Thou art thyself, though not a Montague.
What's Montague? it is nor hand, nor foot,
Nor arm, nor face, nor any other part
Belonging to a man. O, be some other name!
What's in a name? that which we call a rose
By any other name would smell as sweet;
So Romeo would, were he not Romeo call'd,
Retain that dear perfection which he owes
Without that title."
Dear Mr. Shakespeare,
I would first like to express my fondness for your work. I hold great reverence for your literary genius. I would never dispute your reputation as one of the greatest playwrights in the history of the written word.
However, in this instance, I must say: What on earth were you thinking? "What's in a name?" I believe, my good sir, that you've sold the role of a name short.
I realize, of course, that the essence of this passage was supposed to demonstrate the foolishness of the dispute between the Montagues and Capulets on the principle of "upholding the family name," so to speak, but sir, please consider what other connotations your words have.

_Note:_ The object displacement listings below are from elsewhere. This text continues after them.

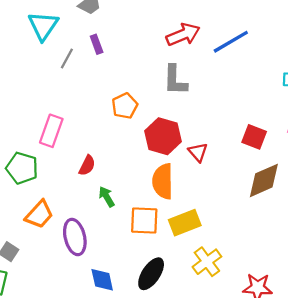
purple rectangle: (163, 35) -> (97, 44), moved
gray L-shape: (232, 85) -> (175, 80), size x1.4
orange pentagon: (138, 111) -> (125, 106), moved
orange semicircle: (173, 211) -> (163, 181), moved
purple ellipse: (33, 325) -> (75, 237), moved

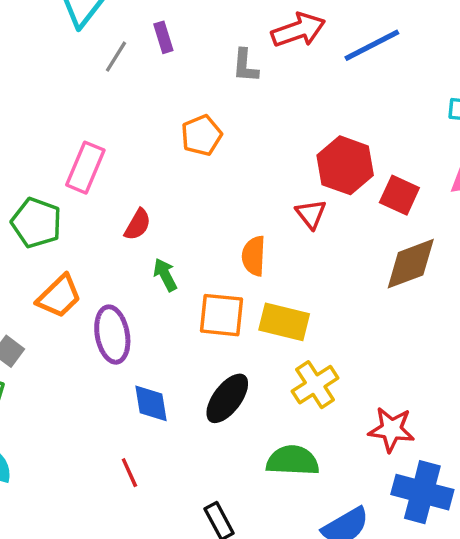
gray L-shape: (175, 80) -> (245, 66), moved, size x0.7
red hexagon: (163, 136) -> (345, 165), moved
orange semicircle: (163, 181) -> (254, 256), size x0.7
yellow rectangle: (185, 223) -> (284, 322), turned 32

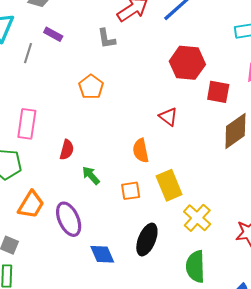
purple rectangle: (163, 37) -> (53, 34), turned -30
red hexagon: (345, 165) -> (187, 63), moved
orange square: (221, 315) -> (131, 191), size x0.7
yellow rectangle: (284, 322) -> (169, 185), turned 68
green semicircle: (293, 461) -> (195, 267), turned -80

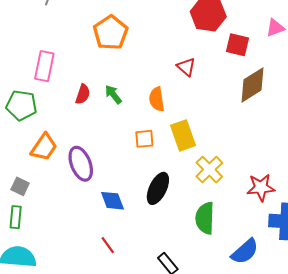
orange pentagon: (91, 87) -> (111, 33), size x1.4
green arrow: (91, 175) -> (113, 94), moved

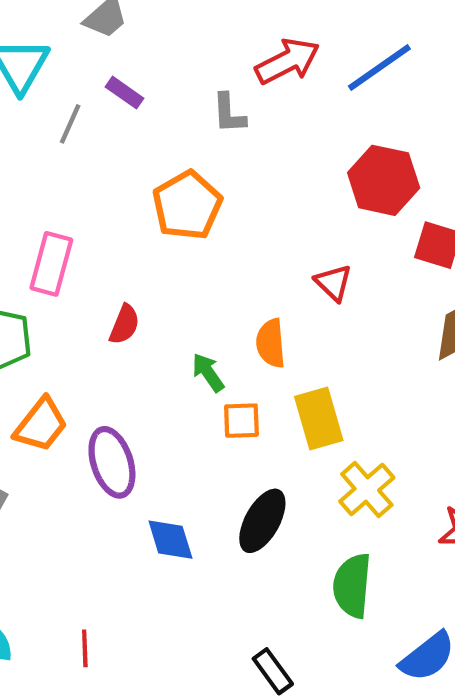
green arrow: (113, 94) -> (208, 373), moved
red line: (108, 245) -> (85, 648), moved, turned 30

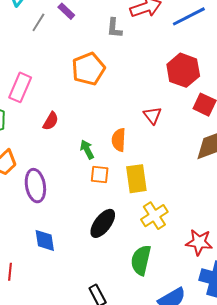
blue diamond: (170, 540) -> (45, 240), moved

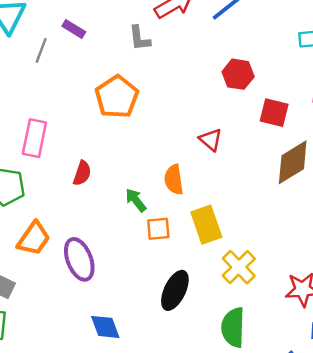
red hexagon: (183, 70) -> (238, 74), size x0.7

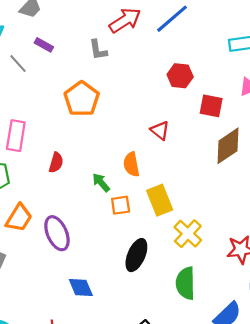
gray line: (41, 50) -> (18, 64), turned -60

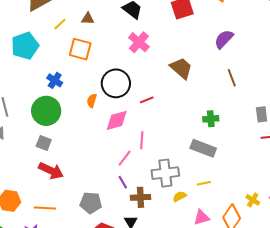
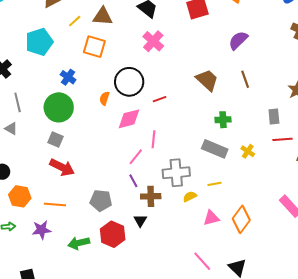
brown triangle: (88, 19) -> (103, 16), size x1.5
brown trapezoid: (181, 68) -> (207, 80), moved
yellow cross: (253, 200) -> (248, 151), moved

A name is a very special kind of word. It holds within its letters the entire idea of a person. You only have to say someone's name and suddenly images come rushing into your mind: memories of times spent together, the way their laugh sounds, the particular shade of their eyes. Each and every speck of their being is conceptually contained there.
And family names are quite important too. Had Romeo been anything other than a Montague, he wouldn't have been himself. There is a stereotype that is associated with the Montague name, without which he wouldn't have become the person that poor Juliet fell in love with. The hypothetical rose would not have smelled as sweet. While a name isn't a tangible part of a person's being, it does undeniably shape them. Think of the children of celebrities. Their lives are irrevocably changed by the names their parents gave them. They'll forever carry that brand, and be expected to live up to it.
"What's in a name?" Why, everything. Long after we are gone, our names, carved into a stone and etched into the hearts of those surviving us, will be all that exist. Whatever we once were will be contained in that word. It will become the very essence of our presence on Earth. You, my good sir, more than anyone should recognize this. Your name has nearly become an adjective to describe the great writers of the day.
The role played by a name deserves some credit. A name isn't something to be flippantly cast aside as an incorrect label. It is something that we shape and fulfill every day.
At any rate, I've babbled on far long enough.